Deux ans après la mort de du Puy en 1698, il :
– Passera une police avec Marthe de Goudon, mère dudit du Puy, pour 12.300 livres ;
– Transformera ladite police en acte public par contrat en 1699 ;
– Vendra ladite créance à son beau-frère de Prévinquières, que ce dernier mettra 21 ans à récupérer auprès de François-Paul de Solages ; et pour seulement 11.900 livres.
Jean Vaissière, encaissera sans sourciller les 12.300 livres de son beau-frère et ignorera le « garçon » qu’il a présenté au parlement, le passant en pertes et profits.
Comme je l’ai raconté dans mon précédent article ; le 10 février 1708 (Pierre Boutes, St Rome) Marthe de Goudon avait fait donation de quelques seigneuries à sa petite-fille Marie-Rose de Mas, à l’occasion de son mariage. En contrepartie, elle demandait que les donataires prennent en charge quelques dettes et engagements dont elle était débitrice.
Dans la liste figurait une dette de 23.800 livres dues à Jean Vaissière son bailleur.
La question est : Bailleur de quoi ? Pour un tel prix !
Sachant que Marthe de Goudon avait un nombre conséquent de seigneuries, métairies, près et maisons ;
Et que Jean-Pierre du Puy, son fils, avait baillé la seigneurie de Serregrand le 29 juin 1683 aux époux de Martrin pour la somme de 1.391 livres. (Me Barthélémy Cros notaire de Vabres 4 juin 1707)

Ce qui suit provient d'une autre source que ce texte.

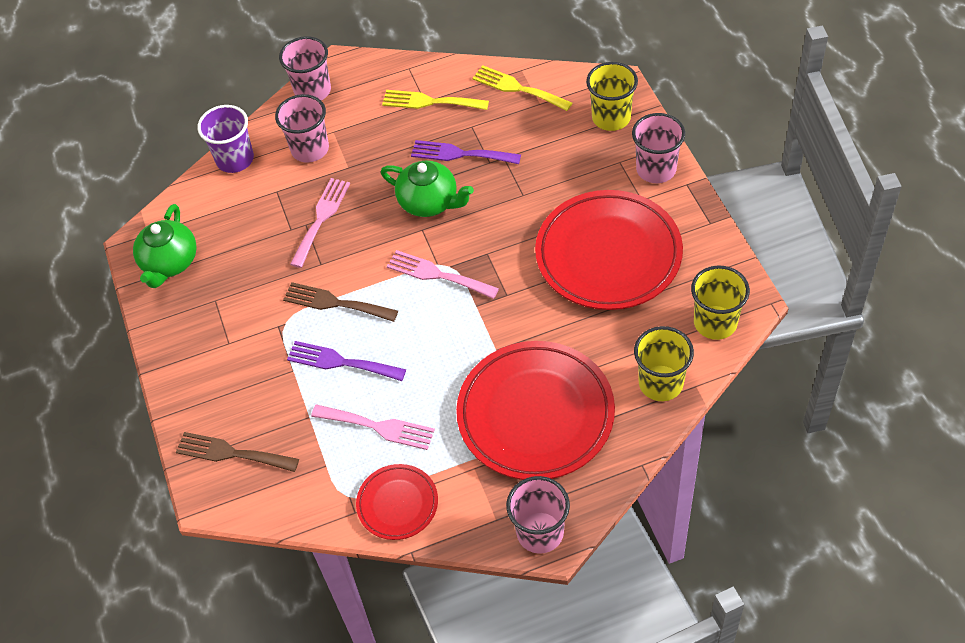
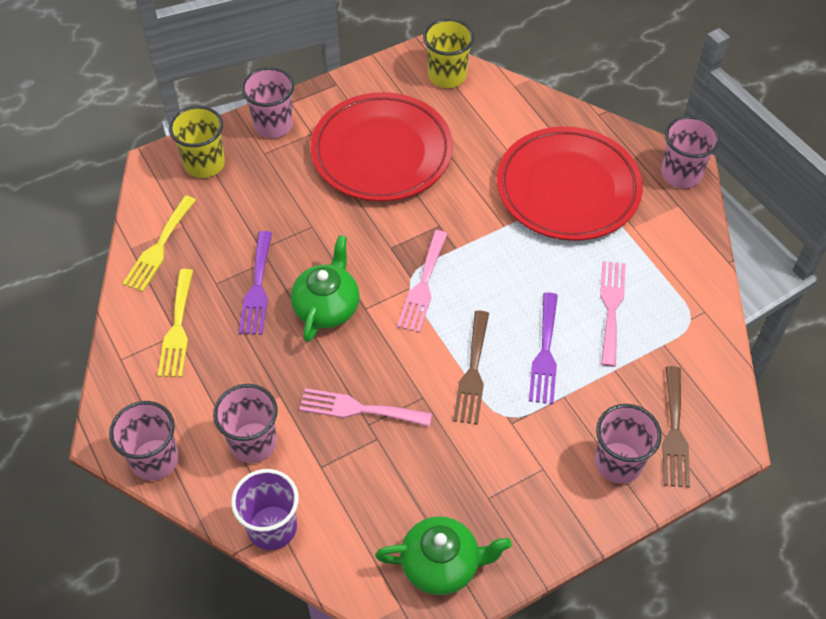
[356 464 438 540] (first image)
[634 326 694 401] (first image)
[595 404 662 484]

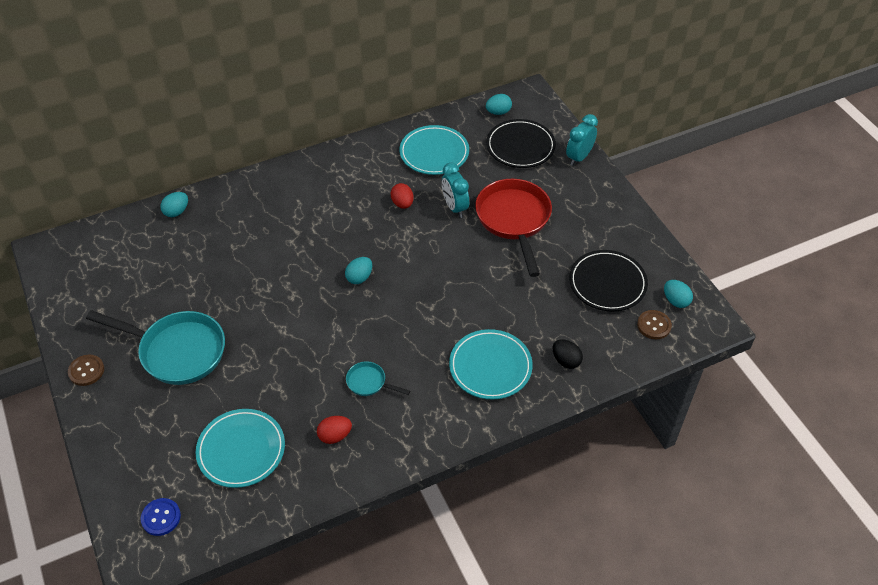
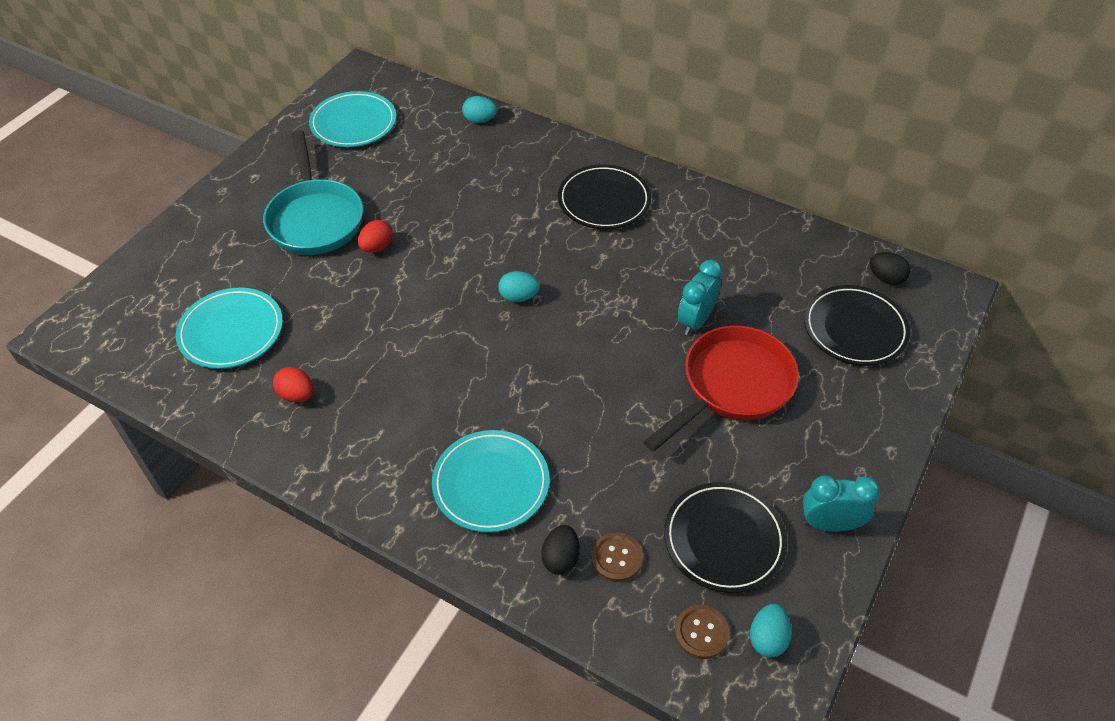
[591 532 643 582]
[141 498 181 536] (first image)
[346 361 410 396] (first image)
[358 220 393 253]
[309 91 396 147]
[870 252 910 285]
[803 475 881 532]
[558 164 651 229]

Vu les antécédents du personnage Vaissière, on peut raisonnablement se poser la question sur cette énorme dette.
En 1706, Guillaume-Gabriel de Galatrave frère d’Isabeau-Catherine, en épousant Hélène d’Albignac, deviendra le beau-frère de Jean Vaissière qui avait épousé Catherine d’Albignac, la sœur d’Hélène.

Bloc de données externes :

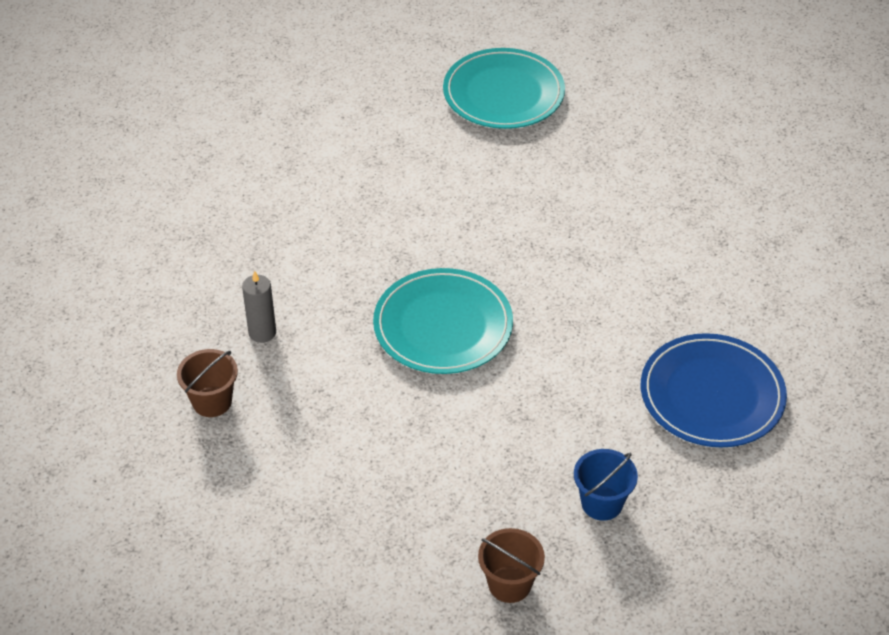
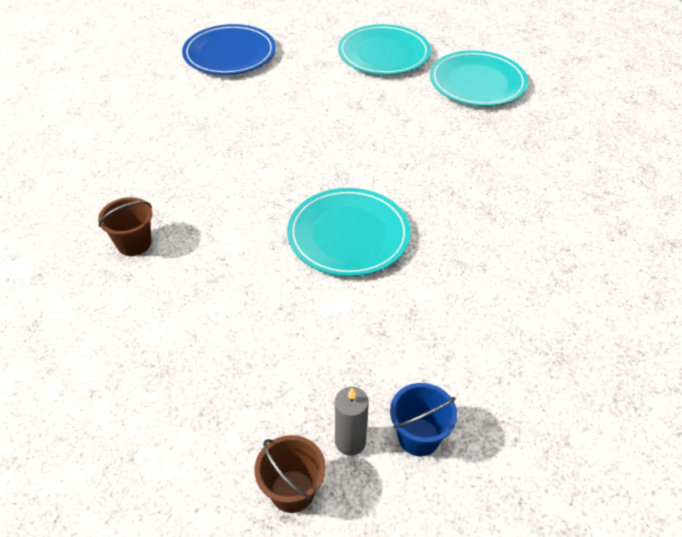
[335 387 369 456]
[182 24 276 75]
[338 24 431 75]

Aucun des neuf enfants des époux Vaissière ne sera filleul d’un des époux de Galatrave.
Dès 1720, Jean Vaissière, avocat de Millau, deviendra Conseiller du Roi et Juge royal de la vicomté de Creissels.
Les motivations d’Henri de Prévinquières
Comme nous avons pu le constater avec le présent récit : Henri de Prévinquières a été le « dindon de la farce » :
– En 1699, il contracte un pacte de mariage pour sa fille Jacquette avec Guillaume-Gabriel de Galatrave 21 ans, seigneur de Vendeloves, futur seigneur d’Arviala (moins d’un an plus tard), héritier « désigné » par son oncle Jean-Pierre du Puy, des seigneuries de Rebourguil, Vailhauzy, Pradeilhes, Salmanac, Serregrand ; bachelier, futur conseiller lieutenant de la judicature de Saint-Affrique ;
– Il sait que l’hérédité de Vailhauzy a été contestée par sa sœur Marguerite, puis reprise par son veuf mari Jean Vaissière. Il décidera donc de la lui racheter ;
– À l’occasion dudit contrat de mariage, il souhaitera faire un cadeau supplémentaire aux futurs époux. Il promet de leur offrir l’hérédité de Vailhauzy au moment de leur mariage.
Rien ne se passera comme prévu : pas de mariage, etc., etc.